Société
Le silence brisé des collines kényanes
_**Dans les terres reculées du Kenya, un rite ancestral résiste aux lois et aux campagnes de sensibilisation. Des voix s’élèvent pour dénoncer une réalité que les déclarations officielles peinent à masquer.**_
Le rire forcé de femmes massaï résonne comme une protestation silencieuse. Il répond aux affirmations d’un ancien de la communauté assurant que les mutilations génitales féminines appartiennent au passé. Ces femmes, réunies dans le village d’Entasekera, dans le comté de Narok, connaissent une tout autre vérité. Elles savent que cette pratique, présentée comme un rite de passage, demeure profondément ancrée dans les zones les plus isolées, parfois à quelques heures seulement de la capitale Nairobi. Une infirmière locale évoque un taux de prévalence avoisinant les quatre-vingts pour cent dans certains secteurs, malgré une loi l’interdisant depuis 2011.
Le décalage entre les discours et les faits est criant. Un responsable communautaire affirme que les traditions ont évolué, avant de concéder, presque incidemment, que l’une de ses propres filles a subi cette intervention. Cette contradiction illustre la complexité du combat mené contre une coutume multiséculaire. Plusieurs ethnies perpétuent ces actes, des Massaï, pour qui l’excision est souvent un préalable au mariage, à la diaspora somalienne du nord-est du pays, où le taux dépasse encore quatre-vingt-dix pour cent. Si les chiffres nationaux montrent un recul global, la persistance du phénomène, y compris sous des formes médicalisées en milieu urbain, inquiète les acteurs de terrain.
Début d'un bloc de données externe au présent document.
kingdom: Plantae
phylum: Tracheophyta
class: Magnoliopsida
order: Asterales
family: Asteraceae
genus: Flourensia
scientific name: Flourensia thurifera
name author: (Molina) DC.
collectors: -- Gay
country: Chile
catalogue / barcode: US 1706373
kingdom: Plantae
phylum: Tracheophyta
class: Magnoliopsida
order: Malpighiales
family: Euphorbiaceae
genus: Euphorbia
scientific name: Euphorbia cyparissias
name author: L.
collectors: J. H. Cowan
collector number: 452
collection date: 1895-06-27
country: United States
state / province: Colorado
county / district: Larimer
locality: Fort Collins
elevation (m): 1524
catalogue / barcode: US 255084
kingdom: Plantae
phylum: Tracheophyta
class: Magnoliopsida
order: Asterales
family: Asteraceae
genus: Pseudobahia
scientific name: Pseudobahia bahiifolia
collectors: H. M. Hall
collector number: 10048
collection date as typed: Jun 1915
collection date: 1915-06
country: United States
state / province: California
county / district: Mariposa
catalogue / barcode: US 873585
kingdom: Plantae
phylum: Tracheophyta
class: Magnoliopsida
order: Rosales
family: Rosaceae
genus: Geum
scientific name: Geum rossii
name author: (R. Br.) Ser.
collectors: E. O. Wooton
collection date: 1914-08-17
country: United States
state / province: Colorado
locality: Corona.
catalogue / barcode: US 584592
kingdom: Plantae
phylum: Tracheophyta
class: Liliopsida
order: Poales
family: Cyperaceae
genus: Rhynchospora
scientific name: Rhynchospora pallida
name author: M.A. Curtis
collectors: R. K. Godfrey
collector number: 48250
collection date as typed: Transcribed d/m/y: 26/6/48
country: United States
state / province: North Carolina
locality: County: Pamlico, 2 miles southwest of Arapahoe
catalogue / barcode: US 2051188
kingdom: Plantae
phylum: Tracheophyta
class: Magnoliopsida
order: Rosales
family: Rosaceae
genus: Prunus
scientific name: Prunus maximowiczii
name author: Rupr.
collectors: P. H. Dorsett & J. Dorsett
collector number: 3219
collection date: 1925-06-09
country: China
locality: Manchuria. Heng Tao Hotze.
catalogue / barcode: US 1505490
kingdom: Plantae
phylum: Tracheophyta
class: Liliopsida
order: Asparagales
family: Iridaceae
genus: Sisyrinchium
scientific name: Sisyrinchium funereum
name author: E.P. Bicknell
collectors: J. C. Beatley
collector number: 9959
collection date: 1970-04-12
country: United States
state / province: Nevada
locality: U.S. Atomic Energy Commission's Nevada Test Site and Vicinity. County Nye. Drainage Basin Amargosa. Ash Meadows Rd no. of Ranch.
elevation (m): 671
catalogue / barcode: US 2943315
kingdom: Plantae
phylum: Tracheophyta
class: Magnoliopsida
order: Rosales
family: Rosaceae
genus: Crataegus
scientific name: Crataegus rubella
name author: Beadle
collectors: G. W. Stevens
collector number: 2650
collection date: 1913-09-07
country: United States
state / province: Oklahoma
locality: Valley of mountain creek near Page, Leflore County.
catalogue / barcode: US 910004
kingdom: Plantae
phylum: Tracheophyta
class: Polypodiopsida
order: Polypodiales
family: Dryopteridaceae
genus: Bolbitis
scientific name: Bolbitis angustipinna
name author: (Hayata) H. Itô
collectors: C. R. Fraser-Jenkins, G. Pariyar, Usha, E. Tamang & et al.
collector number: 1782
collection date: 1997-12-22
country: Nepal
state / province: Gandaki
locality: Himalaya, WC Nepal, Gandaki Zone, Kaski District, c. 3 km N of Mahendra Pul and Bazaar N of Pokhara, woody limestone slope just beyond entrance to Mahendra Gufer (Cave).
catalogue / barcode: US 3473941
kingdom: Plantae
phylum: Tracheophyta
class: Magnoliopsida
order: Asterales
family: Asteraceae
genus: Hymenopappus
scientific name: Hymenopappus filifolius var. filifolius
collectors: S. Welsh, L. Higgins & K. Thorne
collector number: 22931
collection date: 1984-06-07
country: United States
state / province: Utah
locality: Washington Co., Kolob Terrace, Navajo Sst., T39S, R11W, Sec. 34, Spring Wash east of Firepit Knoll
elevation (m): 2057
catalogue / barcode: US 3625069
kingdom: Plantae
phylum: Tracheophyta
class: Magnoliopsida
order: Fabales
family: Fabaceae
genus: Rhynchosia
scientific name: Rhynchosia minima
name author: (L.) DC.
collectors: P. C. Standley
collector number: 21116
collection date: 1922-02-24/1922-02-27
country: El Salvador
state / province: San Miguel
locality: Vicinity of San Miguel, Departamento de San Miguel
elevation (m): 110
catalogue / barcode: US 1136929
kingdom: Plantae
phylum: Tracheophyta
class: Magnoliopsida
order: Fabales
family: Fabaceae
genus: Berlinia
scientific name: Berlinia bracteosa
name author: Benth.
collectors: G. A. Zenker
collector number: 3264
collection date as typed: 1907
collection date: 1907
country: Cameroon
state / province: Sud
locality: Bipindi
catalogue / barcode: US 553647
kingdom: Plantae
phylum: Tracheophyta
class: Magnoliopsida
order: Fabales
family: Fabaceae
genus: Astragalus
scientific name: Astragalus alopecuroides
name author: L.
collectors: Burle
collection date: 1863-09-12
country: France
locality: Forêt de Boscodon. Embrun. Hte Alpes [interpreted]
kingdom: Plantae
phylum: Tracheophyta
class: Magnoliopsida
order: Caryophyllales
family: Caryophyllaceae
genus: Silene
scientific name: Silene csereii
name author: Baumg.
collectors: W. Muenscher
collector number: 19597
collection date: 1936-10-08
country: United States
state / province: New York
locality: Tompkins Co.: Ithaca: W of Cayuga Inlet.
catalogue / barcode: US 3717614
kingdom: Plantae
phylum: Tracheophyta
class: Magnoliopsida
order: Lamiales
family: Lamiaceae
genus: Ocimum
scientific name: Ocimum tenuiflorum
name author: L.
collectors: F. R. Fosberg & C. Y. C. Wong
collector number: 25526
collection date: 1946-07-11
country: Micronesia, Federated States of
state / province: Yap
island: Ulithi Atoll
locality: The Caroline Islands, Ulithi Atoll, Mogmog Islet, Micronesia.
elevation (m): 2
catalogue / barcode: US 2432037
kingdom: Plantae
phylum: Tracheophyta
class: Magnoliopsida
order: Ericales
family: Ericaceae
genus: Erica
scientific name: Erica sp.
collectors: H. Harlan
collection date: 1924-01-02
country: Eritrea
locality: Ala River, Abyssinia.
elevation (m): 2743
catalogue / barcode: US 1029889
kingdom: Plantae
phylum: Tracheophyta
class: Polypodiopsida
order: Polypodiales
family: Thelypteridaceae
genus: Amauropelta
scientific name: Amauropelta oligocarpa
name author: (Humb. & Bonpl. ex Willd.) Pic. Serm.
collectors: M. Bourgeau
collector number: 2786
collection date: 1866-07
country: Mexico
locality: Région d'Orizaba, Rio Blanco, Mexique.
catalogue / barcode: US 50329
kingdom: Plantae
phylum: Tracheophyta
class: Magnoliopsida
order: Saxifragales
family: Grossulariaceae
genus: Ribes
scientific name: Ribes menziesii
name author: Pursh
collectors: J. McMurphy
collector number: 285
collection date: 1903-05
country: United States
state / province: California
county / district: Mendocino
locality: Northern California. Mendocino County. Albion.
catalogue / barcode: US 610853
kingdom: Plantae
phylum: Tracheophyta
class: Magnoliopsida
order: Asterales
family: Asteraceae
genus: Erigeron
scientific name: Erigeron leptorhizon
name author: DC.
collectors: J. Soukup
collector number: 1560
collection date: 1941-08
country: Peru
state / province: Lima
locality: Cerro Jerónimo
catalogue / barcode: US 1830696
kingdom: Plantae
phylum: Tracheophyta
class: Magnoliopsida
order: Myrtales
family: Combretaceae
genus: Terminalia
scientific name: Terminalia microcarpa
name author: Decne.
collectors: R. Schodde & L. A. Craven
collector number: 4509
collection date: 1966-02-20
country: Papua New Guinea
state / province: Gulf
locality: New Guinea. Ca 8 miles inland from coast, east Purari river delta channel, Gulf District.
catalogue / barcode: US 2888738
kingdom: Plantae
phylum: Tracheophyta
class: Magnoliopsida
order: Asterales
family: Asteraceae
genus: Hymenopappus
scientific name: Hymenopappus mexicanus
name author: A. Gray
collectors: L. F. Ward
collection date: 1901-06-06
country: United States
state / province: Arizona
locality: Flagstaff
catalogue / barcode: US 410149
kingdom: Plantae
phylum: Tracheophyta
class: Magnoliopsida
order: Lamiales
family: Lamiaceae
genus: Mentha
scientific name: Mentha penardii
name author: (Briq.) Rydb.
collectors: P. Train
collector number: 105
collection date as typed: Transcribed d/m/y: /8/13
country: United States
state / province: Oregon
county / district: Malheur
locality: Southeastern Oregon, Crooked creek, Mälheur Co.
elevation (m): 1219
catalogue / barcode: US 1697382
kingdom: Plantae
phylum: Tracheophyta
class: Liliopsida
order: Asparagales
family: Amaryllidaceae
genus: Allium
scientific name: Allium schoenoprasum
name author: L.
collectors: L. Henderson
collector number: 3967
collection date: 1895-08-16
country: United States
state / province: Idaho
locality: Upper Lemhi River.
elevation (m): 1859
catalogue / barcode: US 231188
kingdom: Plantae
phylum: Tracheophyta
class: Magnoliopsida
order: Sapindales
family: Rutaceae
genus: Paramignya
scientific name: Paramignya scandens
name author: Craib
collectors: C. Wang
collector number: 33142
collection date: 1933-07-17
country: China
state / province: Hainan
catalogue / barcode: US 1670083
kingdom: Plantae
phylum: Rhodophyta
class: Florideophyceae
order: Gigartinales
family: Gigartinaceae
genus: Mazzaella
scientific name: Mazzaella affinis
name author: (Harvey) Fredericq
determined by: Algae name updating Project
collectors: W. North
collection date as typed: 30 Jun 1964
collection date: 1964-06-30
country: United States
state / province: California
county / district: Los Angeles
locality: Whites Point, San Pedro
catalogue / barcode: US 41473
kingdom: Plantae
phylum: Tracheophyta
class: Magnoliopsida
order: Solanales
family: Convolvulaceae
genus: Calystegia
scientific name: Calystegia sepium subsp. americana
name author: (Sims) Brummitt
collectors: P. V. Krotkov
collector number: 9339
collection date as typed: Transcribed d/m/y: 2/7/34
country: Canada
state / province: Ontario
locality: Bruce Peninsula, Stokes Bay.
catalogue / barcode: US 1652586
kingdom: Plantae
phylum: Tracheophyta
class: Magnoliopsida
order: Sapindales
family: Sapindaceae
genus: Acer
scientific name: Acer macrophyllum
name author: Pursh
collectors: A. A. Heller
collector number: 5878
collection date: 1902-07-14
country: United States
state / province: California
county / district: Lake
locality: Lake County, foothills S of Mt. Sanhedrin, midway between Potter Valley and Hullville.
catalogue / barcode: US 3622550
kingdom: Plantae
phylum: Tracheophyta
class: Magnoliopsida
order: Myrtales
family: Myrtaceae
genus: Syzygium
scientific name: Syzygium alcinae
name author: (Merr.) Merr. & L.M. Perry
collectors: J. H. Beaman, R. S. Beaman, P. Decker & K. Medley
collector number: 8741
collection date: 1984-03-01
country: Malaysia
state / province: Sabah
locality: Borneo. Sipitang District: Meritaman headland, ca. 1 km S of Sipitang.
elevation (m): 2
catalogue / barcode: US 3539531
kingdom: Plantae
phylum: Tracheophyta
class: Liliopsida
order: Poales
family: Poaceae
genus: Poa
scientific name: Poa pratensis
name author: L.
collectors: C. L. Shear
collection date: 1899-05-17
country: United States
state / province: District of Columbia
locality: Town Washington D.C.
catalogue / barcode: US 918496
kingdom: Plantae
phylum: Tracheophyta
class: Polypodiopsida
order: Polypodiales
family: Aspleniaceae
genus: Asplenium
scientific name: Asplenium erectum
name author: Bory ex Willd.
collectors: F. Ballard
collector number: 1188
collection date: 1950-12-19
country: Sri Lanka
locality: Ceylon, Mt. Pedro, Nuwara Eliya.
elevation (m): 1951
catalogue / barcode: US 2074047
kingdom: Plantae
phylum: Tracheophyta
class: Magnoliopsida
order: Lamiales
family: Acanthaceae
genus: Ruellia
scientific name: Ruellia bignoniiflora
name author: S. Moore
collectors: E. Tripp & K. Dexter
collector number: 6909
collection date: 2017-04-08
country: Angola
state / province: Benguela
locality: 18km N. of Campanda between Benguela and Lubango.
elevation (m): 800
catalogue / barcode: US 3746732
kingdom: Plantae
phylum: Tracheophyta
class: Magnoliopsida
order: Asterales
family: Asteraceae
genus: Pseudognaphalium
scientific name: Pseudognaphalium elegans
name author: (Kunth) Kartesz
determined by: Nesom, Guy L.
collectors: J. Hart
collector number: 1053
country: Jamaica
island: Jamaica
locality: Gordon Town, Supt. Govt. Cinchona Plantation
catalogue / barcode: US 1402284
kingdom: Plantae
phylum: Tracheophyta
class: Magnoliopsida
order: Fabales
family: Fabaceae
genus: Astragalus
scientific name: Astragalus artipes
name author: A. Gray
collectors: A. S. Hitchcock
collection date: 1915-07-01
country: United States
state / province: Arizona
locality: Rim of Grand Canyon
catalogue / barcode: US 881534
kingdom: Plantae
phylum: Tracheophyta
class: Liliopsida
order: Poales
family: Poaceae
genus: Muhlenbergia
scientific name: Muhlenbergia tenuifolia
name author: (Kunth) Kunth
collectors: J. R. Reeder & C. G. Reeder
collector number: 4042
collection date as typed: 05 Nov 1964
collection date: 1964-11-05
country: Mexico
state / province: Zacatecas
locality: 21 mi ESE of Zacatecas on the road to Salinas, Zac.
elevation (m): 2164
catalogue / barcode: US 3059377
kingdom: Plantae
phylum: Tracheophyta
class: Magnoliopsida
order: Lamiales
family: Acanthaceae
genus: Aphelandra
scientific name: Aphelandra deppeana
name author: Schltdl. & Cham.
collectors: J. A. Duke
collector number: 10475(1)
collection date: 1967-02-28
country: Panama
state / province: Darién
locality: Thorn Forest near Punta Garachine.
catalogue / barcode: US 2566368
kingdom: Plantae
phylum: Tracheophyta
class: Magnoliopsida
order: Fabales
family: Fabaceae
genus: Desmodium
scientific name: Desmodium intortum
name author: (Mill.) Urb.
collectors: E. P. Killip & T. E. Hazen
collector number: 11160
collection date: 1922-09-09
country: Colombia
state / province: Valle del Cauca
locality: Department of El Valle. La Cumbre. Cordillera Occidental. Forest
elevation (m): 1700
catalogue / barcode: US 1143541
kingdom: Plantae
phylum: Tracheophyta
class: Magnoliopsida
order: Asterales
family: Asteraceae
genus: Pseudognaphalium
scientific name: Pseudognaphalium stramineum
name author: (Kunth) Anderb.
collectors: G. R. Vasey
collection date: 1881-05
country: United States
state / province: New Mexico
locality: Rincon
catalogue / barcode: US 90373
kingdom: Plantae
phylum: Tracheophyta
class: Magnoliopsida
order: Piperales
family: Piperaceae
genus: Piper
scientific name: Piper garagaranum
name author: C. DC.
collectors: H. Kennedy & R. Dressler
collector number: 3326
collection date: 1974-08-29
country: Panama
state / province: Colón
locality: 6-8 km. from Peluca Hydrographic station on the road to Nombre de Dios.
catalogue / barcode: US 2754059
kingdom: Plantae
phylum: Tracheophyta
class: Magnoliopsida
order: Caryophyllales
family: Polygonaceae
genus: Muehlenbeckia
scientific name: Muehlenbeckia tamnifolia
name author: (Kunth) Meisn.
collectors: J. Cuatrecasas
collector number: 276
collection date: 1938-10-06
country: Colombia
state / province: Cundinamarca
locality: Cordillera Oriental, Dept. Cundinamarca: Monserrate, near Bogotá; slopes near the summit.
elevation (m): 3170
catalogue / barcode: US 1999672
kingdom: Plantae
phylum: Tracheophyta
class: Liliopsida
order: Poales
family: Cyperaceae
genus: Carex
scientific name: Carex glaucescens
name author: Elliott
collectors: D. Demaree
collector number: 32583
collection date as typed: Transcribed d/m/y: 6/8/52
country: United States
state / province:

Les témoignages recueillis décrivent des scènes de violence et de détresse. Une jeune femme se remémore les cris et les luttes qui ont accompagné son excision à l’âge de dix ans. Après des semaines de convalescence, elle a été contrainte à un mariage précoce avant de trouver refuge dans une structure spécialisée. Ce havre de paix, soutenu par des organisations internationales, offre une protection et un accès à l’éducation à des millières de jeunes filles sauvées de ces pratiques. Son fondateur, Patrick Ngigi, évoque les menaces qui pèsent sur son action et pointe la corruption qui entrave l’application de la loi, certains policiers fermant les yeux en échange de pots-de-vin.
Les obstacles sont nombreux. Un officier de police local reconnaît la difficulté de la tâche, d’autant que certaines familles organisent désormais le déplacement de leurs filles dans le pays voisin, la Tanzanie, pour contourner la législation kényane. Il souligne également le poids de l’analphabétisme et des pressions familiales, avouant, fait significatif, avoir lui-même cédé pour ses propres filles afin d’éviter un conflit avec ses aînés. Dans des communautés marquées par la pauvreté et une méfiance historique envers l’ingérence extérieure, le changement des mentalités progresse lentement.
Le personnel soignant est en première ligne pour constater les conséquences physiques. Une infirmière qualifie ces mutilations de « monstrueuses », énumérant les hémorragies, les douleurs aiguës et les infections qui en découlent, souvent provoquées par l’usage de lames non stérilisées. Les séquelles à long terme, comme les fistules ou les complications obstétricales, alourdissent encore le bilan. Pourtant, des lueurs d’espoir persistent. Dans les refuges, des jeunes femmes reprennent le contrôle de leur destin. L’une d’elles, Cecilia, célèbre fièrement l’obtention de son diplôme universitaire, un parcours rendu possible par sa fuite d’un mariage forcé à quinze ans.
Son succès ne efface toutefois pas les fractures familiales. Comme beaucoup d’autres résidentes, elle porte le poids du rejet de certains proches, qui ne lui ont jamais pardonné d’avoir échappé au rite. Le travail des défenseurs des droits semble sans fin. Lors d’une récente assemblée villageoise, des mères sont venues en secret supplier qu’on protège leurs filles, estimant leur sécurité menacée. Ces appels discrets, dans l’ombre des danses traditionnelles et des déclarations officielles, rappellent que le chemin vers l’abandon total de cette pratique reste long et semé d’embûches.